Walaupun demikian, hingga kini kematian perinatal yang disebabkan
prematuritas tetap memegang peranan utama.

Analisis Kasus
Pada kasus ini, berdasarkan anamnesis, pemeriksaan fisik dan pemeriksaan
penunjang, os di diagnosis dengan Haemorrhagic Antepartum et causa plasenta
previa. Hal-hal yang mendukung diagnosa adalah:
1. Dari anamnesis: terdapat perdarahan berwarna merah segar yang tidak
nyeri pervaginam. Os juga mengaku tidak mempunyai riwayat trauma dan
tidak melakukan hubungan seksual sebelumnya. Os juga memiliki gejala
anemia ringan berupa lesu, pusing berputar, mata berkunang-kunang dan
berdebar-debar.
2. Berdasarkan pemeriksaan fisik, dari hasil pemeriksaan Leopold, didapatkan
letak janin yang memanjang dan kepala yang tidak masuk PAP. Hasil
inspekulo juga memperlihatkan banyak darah yang keluar dari ostium uteri
eksternum dan bukan berasal dari jalan lahir.

Pada kasus ini, terapi yang diberikan adalah terapi aktif dengan operasi
section caesaria emergensi. Dasar terapi ini adalah : umur kehamilan sudah
aterm, perdarahan yang banyak, tanda presyok mulai terlihat yaitu berdebar-
debar, tensi mulai turun dan gejala anemia ringan seperti pusing, lesu, mata
berkunang-kunang.

Daftar Pustaka

1. Sudono ST, Moeloek FA. Perdarahan anterpartum. Ilmu kebidanan. Edisi ke-3.
Cetakan kesembilan.

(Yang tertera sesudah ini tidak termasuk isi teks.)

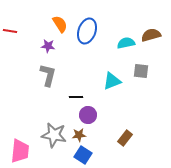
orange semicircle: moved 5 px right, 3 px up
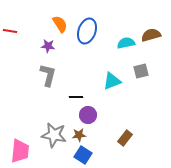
gray square: rotated 21 degrees counterclockwise
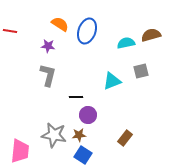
orange semicircle: rotated 24 degrees counterclockwise
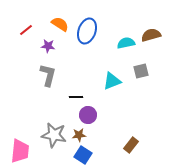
red line: moved 16 px right, 1 px up; rotated 48 degrees counterclockwise
brown rectangle: moved 6 px right, 7 px down
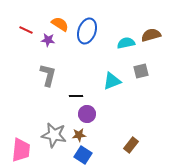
red line: rotated 64 degrees clockwise
purple star: moved 6 px up
black line: moved 1 px up
purple circle: moved 1 px left, 1 px up
pink trapezoid: moved 1 px right, 1 px up
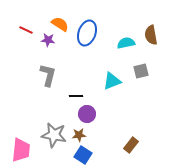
blue ellipse: moved 2 px down
brown semicircle: rotated 84 degrees counterclockwise
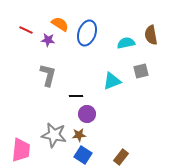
brown rectangle: moved 10 px left, 12 px down
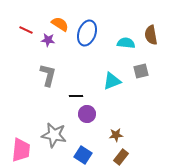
cyan semicircle: rotated 18 degrees clockwise
brown star: moved 37 px right
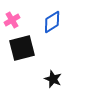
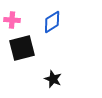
pink cross: rotated 35 degrees clockwise
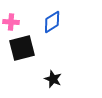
pink cross: moved 1 px left, 2 px down
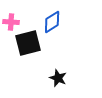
black square: moved 6 px right, 5 px up
black star: moved 5 px right, 1 px up
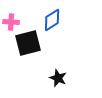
blue diamond: moved 2 px up
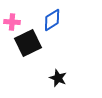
pink cross: moved 1 px right
black square: rotated 12 degrees counterclockwise
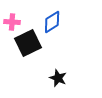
blue diamond: moved 2 px down
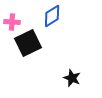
blue diamond: moved 6 px up
black star: moved 14 px right
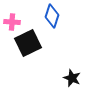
blue diamond: rotated 40 degrees counterclockwise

Jakarta:Yayasan Bina Pustaka Sarwono
Prawirohardjo;2009.h.362-81.
2. Bagian Obstetri & Ginekologi Fak.Kedokteran Universitas Padjajaran Bandung.

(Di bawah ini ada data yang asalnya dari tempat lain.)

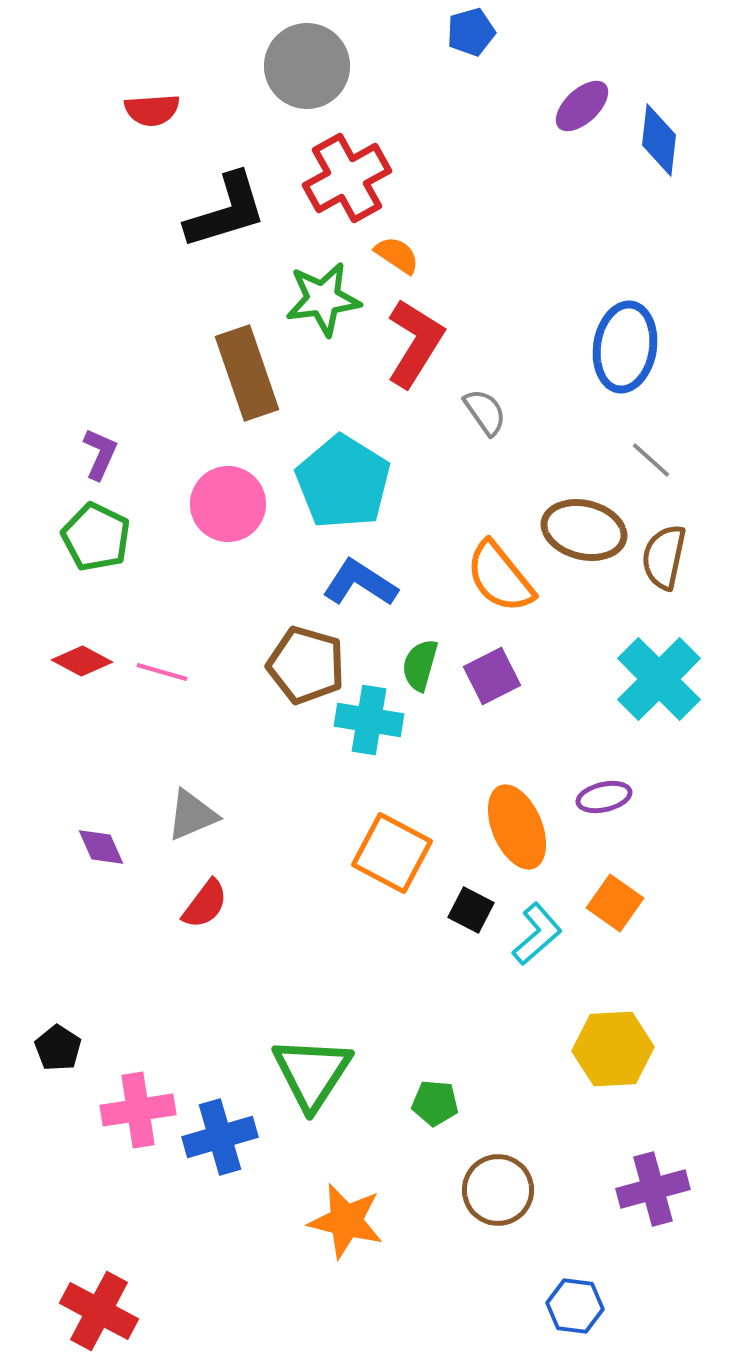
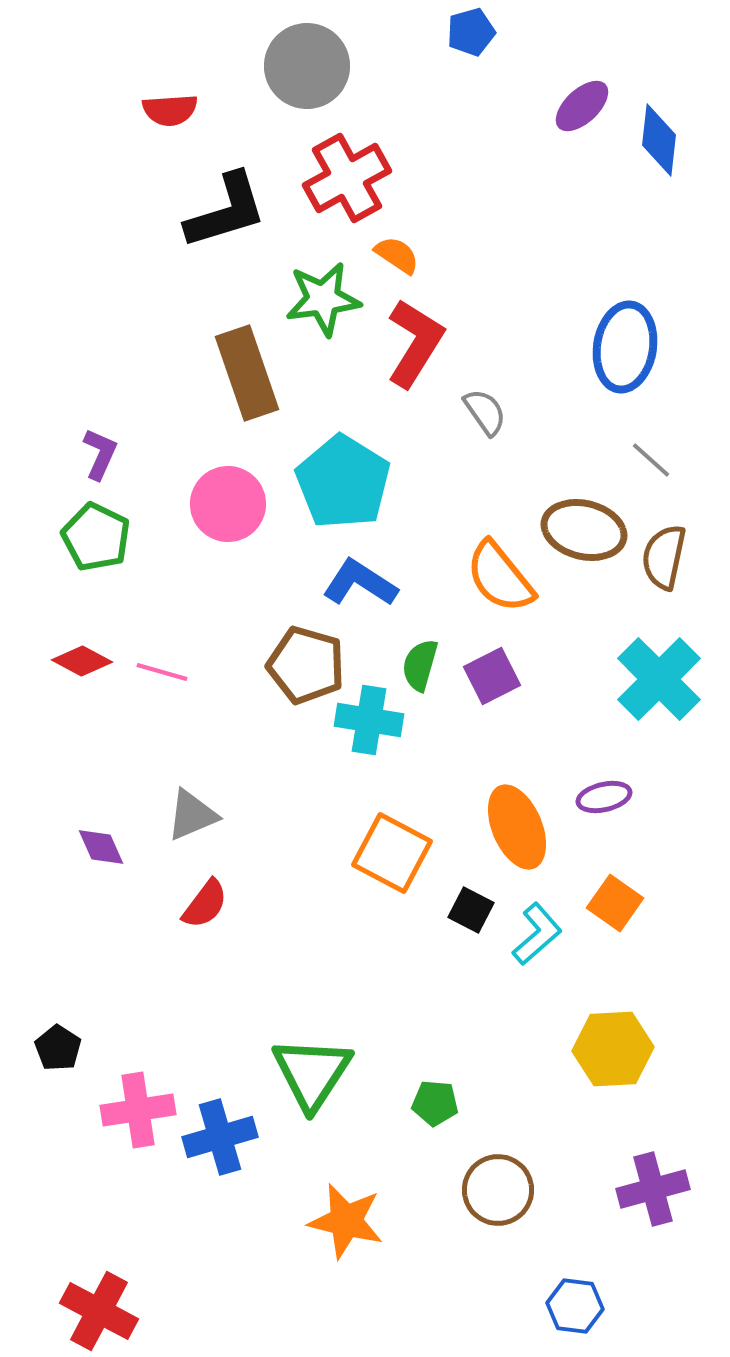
red semicircle at (152, 110): moved 18 px right
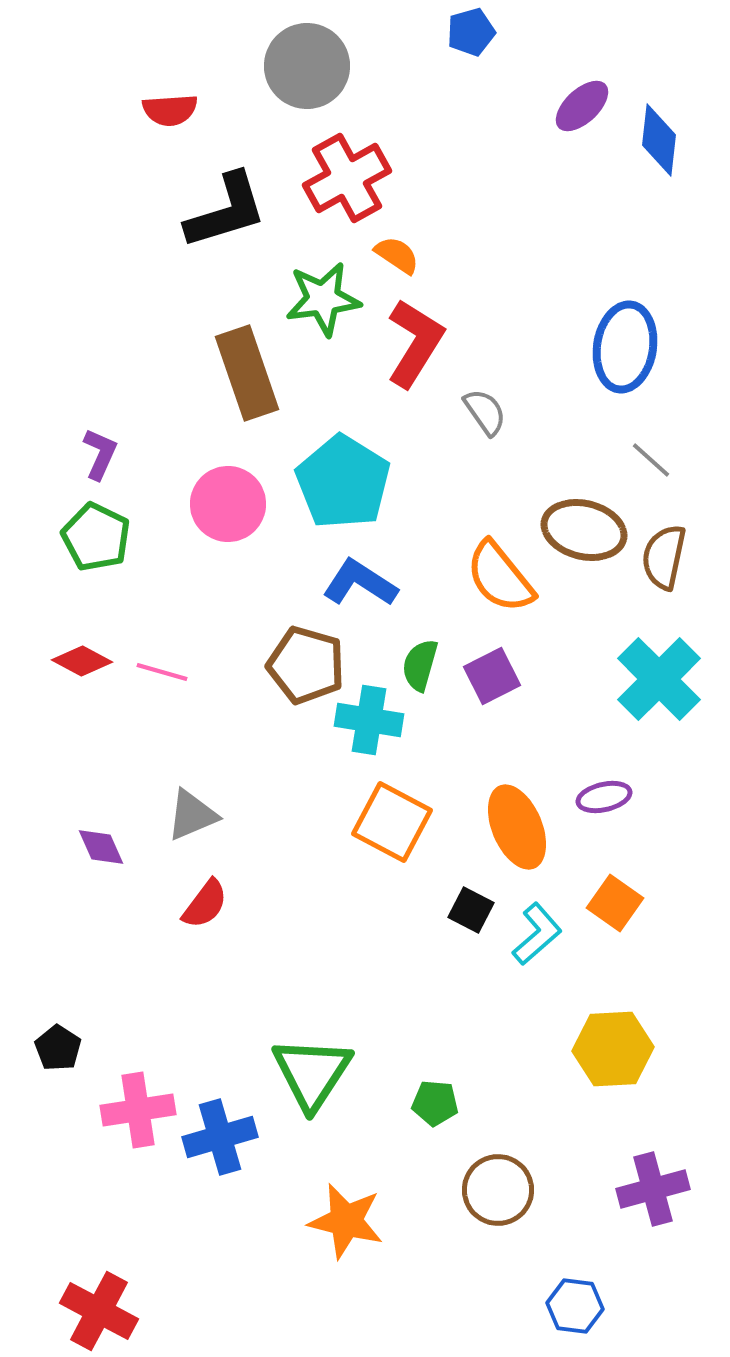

Obstetri patologi. Ed. Bandung:Elstar Offset Bandung;1984.h.110-20.
3. Sudono ST, Moeloek FA. Plasenta dan likuor amnii. Ilmu kebidanan. Edisi ke-3.
Cetakan kesembilan. Jakarta:Yayasan Bina Pustaka Sarwono
Prawirohardjo;2009.h66-7.
4. Cunningham F.G., Leveno K.J., Bloom S.L., et all. Obstetrical hemorrhage.

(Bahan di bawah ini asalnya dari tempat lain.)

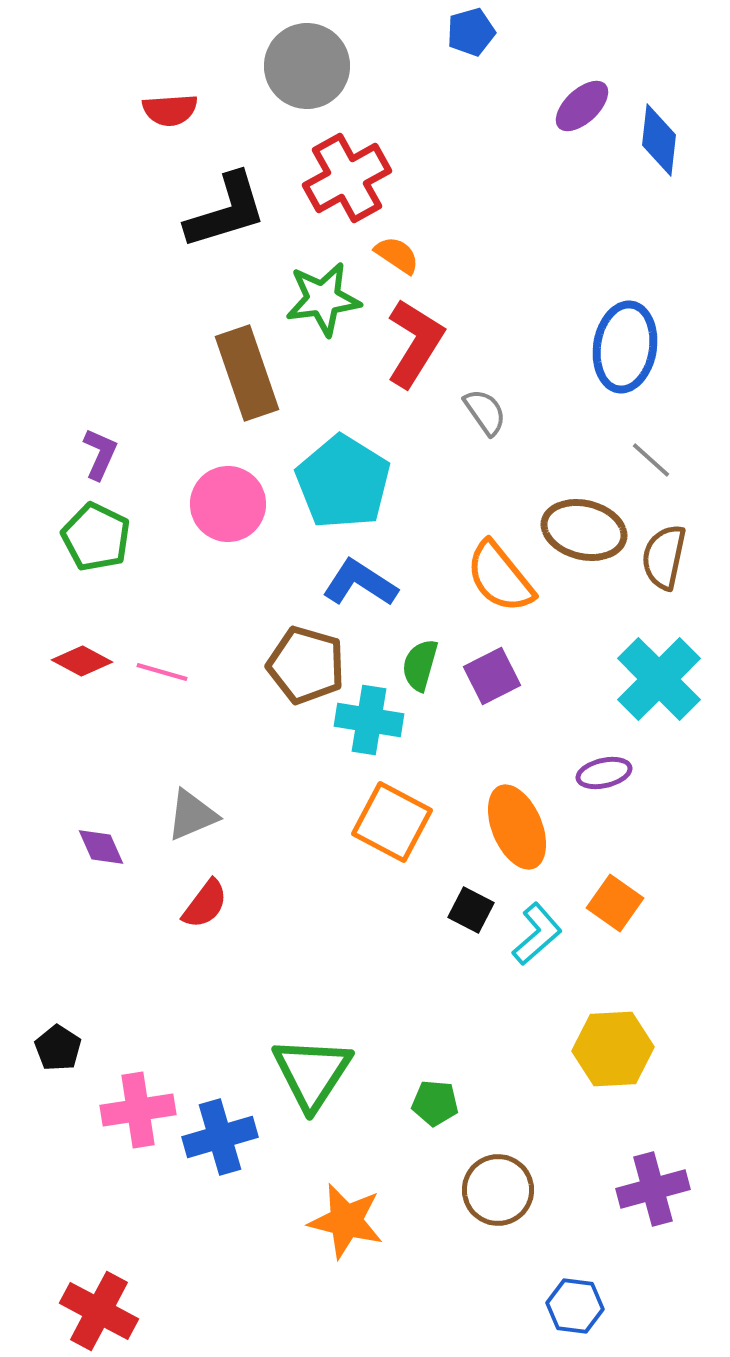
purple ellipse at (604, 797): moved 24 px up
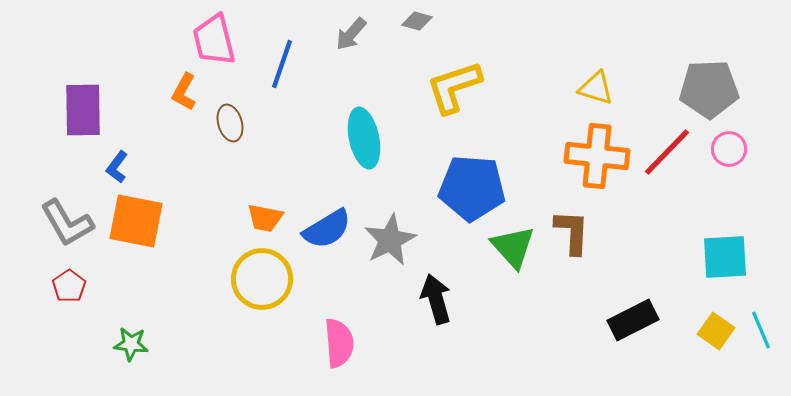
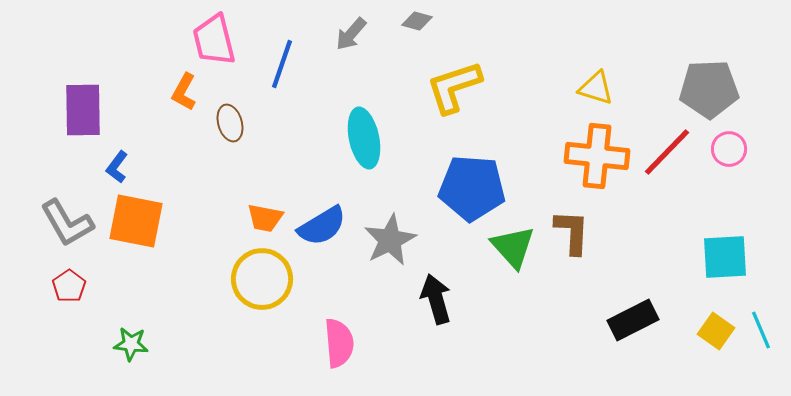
blue semicircle: moved 5 px left, 3 px up
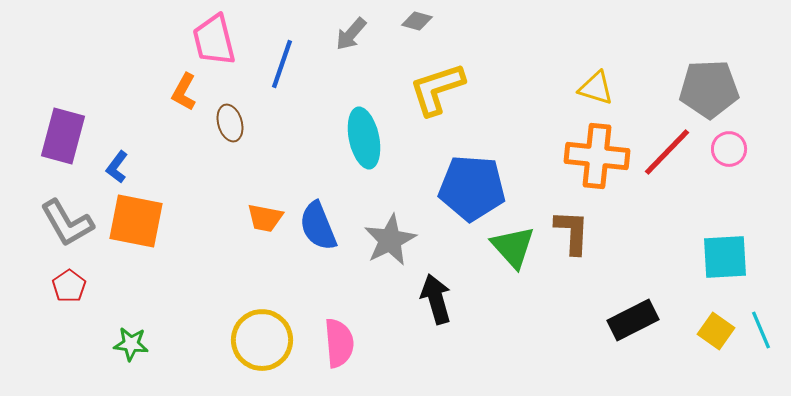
yellow L-shape: moved 17 px left, 2 px down
purple rectangle: moved 20 px left, 26 px down; rotated 16 degrees clockwise
blue semicircle: moved 4 px left; rotated 99 degrees clockwise
yellow circle: moved 61 px down
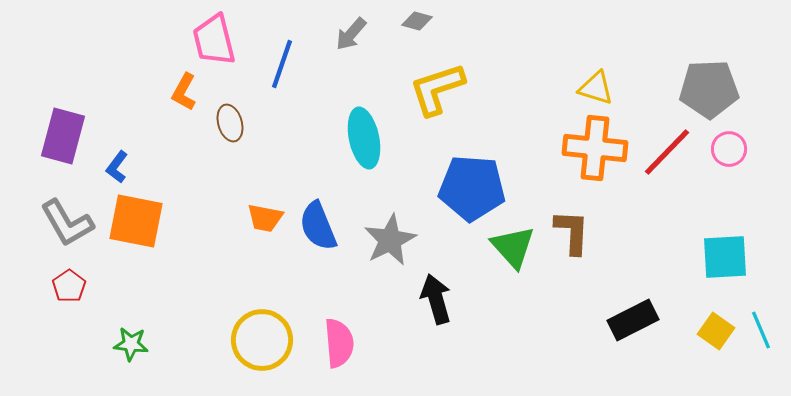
orange cross: moved 2 px left, 8 px up
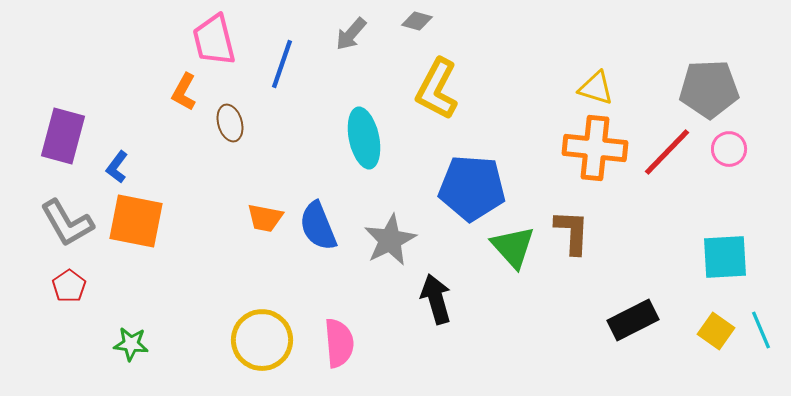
yellow L-shape: rotated 44 degrees counterclockwise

Williams obstetric. Edisi ke-22. McGraw-Hill Companies;2007.
5. National Library of Medicine National Institutes of Health. Placenta previa
basic. Abnormalities of pregnancy. The merck manual;2005.
6. Hanafiah T.M. Plasenta previa. Bagian Obstetri dan Ginekologi Fakultas
Kedokteran Universitas Sumatera Utara; 2004
7. Oppenheimer L. Diagnosis and management of placenta previa. J obstet
gynaecol can;Maret 2007.h.261-73.
8. Saifudin A.B., Wiknjosastro G.H., Affandi B.,, waspodo D. Buku panduan
praktis pelayanan kesehatan maternal dan neonatal. Cetakan ke-7.
Jakarta:Yayasan Bina Pustaka Sarwono Prawirohardjo;2002.h.M18-24.